- [Problem description]
Rewrite the stretch from "With the head" through "Answer: away from the camera", changing "body" to "torso" and keeping everything else the same.

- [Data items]

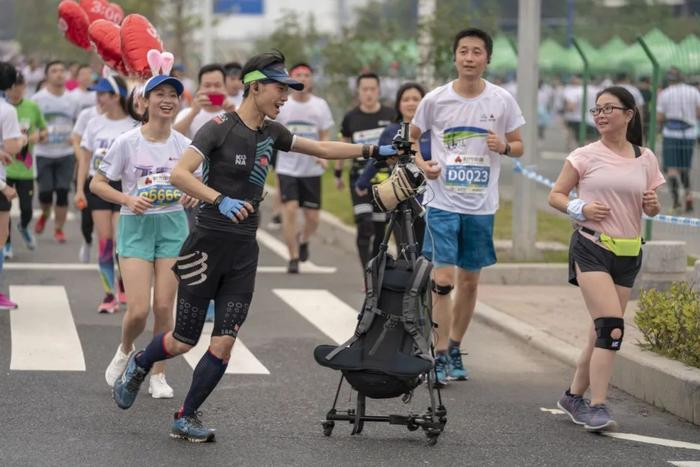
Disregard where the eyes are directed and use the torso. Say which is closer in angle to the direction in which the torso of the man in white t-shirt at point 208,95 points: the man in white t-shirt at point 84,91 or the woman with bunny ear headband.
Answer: the woman with bunny ear headband

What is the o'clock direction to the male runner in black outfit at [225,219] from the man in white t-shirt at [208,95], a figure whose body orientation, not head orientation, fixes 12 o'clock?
The male runner in black outfit is roughly at 12 o'clock from the man in white t-shirt.

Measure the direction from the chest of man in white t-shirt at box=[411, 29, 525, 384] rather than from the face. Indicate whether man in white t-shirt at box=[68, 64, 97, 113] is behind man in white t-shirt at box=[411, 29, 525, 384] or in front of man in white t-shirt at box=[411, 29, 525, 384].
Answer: behind

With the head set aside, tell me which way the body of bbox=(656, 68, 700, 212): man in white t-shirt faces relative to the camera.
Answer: away from the camera

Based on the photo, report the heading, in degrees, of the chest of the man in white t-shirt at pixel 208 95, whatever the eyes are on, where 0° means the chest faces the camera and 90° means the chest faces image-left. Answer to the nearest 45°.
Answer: approximately 0°

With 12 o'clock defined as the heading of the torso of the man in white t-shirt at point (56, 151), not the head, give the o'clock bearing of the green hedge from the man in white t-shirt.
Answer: The green hedge is roughly at 11 o'clock from the man in white t-shirt.

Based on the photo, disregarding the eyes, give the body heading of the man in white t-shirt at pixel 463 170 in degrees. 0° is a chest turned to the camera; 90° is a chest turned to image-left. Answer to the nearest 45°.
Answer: approximately 0°

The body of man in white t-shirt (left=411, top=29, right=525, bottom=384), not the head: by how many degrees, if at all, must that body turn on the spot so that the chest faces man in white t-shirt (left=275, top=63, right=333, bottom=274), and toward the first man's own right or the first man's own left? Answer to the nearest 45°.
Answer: approximately 180°
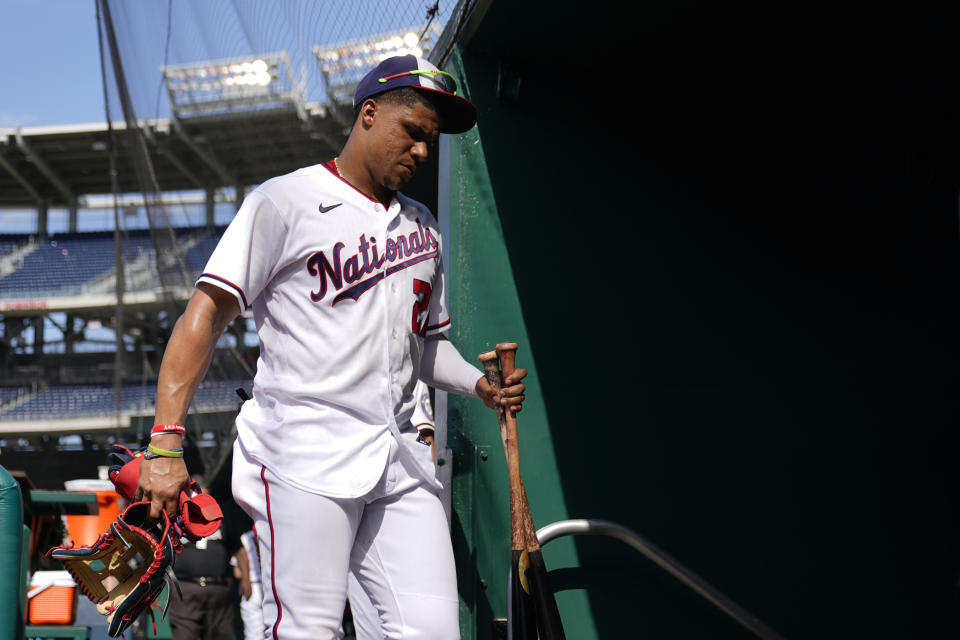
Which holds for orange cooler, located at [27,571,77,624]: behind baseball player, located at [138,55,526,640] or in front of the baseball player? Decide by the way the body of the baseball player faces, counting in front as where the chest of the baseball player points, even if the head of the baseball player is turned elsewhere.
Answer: behind

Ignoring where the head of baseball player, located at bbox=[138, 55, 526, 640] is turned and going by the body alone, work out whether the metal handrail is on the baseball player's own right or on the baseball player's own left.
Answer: on the baseball player's own left

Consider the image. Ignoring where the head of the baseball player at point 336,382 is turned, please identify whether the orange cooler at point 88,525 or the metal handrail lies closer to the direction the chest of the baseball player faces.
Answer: the metal handrail

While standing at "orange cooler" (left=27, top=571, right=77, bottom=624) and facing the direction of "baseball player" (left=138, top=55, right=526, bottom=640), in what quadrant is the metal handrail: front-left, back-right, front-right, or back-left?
front-left

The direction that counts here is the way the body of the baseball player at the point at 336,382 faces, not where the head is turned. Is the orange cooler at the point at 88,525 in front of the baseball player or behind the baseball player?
behind
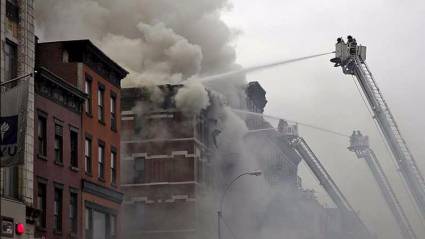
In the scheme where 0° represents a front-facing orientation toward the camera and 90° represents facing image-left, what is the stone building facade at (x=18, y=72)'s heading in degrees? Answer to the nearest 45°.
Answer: approximately 315°

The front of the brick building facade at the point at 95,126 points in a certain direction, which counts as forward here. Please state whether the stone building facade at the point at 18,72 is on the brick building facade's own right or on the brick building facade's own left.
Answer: on the brick building facade's own right

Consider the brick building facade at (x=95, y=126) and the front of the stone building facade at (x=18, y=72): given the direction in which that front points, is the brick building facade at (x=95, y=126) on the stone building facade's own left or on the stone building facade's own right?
on the stone building facade's own left

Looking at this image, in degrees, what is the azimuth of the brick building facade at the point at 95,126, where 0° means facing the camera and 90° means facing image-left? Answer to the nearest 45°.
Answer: approximately 315°
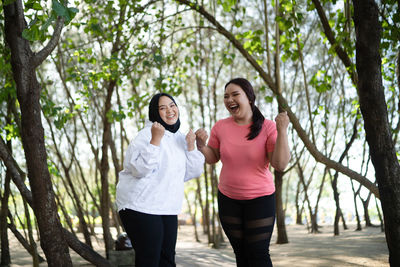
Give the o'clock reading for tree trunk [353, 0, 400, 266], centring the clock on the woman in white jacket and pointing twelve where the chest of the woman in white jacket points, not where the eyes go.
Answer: The tree trunk is roughly at 10 o'clock from the woman in white jacket.

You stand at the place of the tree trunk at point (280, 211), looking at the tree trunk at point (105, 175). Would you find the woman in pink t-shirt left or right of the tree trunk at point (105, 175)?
left

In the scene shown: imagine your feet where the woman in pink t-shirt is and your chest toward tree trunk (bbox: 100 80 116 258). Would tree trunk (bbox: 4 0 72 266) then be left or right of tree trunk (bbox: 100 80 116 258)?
left

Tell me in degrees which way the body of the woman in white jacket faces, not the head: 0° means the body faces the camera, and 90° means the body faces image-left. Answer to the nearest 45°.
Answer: approximately 315°

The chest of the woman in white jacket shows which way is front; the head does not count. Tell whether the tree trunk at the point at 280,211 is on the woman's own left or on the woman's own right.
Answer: on the woman's own left

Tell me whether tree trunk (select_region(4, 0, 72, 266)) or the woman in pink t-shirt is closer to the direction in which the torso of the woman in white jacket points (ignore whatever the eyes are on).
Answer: the woman in pink t-shirt

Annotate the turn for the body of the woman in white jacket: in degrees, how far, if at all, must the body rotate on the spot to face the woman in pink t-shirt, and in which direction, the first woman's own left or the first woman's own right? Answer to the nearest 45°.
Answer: approximately 45° to the first woman's own left

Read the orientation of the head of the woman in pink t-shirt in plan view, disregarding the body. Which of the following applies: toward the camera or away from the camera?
toward the camera

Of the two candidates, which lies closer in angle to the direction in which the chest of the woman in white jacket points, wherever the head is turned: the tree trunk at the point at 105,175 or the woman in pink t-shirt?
the woman in pink t-shirt

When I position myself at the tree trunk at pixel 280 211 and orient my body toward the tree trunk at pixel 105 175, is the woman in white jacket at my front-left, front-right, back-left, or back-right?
front-left

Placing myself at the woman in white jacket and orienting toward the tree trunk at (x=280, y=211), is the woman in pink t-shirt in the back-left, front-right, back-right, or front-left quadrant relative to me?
front-right
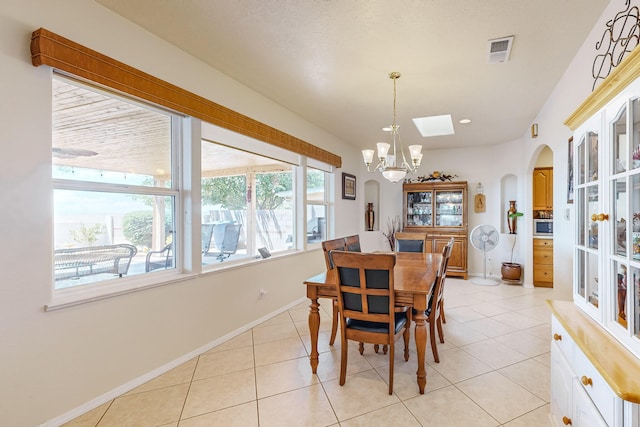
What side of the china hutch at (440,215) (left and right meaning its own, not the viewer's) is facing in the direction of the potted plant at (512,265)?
left

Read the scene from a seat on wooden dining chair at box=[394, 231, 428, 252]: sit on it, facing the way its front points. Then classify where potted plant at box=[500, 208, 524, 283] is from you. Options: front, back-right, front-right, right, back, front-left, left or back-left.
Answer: back-left

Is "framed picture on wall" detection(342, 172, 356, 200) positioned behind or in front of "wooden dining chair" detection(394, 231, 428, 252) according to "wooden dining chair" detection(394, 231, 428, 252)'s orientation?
behind

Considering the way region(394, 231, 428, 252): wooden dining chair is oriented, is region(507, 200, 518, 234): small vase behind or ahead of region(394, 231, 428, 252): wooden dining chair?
behind

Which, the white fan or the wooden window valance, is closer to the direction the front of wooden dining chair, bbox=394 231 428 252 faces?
the wooden window valance

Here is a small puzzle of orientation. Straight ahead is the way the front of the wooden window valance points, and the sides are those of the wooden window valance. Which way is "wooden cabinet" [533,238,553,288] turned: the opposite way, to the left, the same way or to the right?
to the right

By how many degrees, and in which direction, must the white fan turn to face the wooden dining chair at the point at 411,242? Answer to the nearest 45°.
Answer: approximately 45° to its right

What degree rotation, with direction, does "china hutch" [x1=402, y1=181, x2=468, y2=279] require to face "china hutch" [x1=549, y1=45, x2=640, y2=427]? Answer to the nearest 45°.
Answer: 0° — it already faces it

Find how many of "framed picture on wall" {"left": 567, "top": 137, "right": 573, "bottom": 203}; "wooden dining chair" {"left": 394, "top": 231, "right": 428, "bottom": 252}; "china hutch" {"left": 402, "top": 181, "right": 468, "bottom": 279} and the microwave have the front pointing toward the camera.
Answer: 3

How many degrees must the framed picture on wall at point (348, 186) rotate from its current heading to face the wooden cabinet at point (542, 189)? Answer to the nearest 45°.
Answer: approximately 45° to its left

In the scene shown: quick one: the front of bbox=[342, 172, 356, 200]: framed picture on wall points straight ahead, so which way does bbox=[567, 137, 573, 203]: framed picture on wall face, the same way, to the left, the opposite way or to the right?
the opposite way

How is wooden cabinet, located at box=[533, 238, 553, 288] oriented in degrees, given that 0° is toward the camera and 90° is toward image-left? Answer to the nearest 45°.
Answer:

- [Solution to this exercise]
With the head set aside, tell me which way the torso of bbox=(656, 68, 700, 212): man in white t-shirt faces relative to the camera.
Answer: away from the camera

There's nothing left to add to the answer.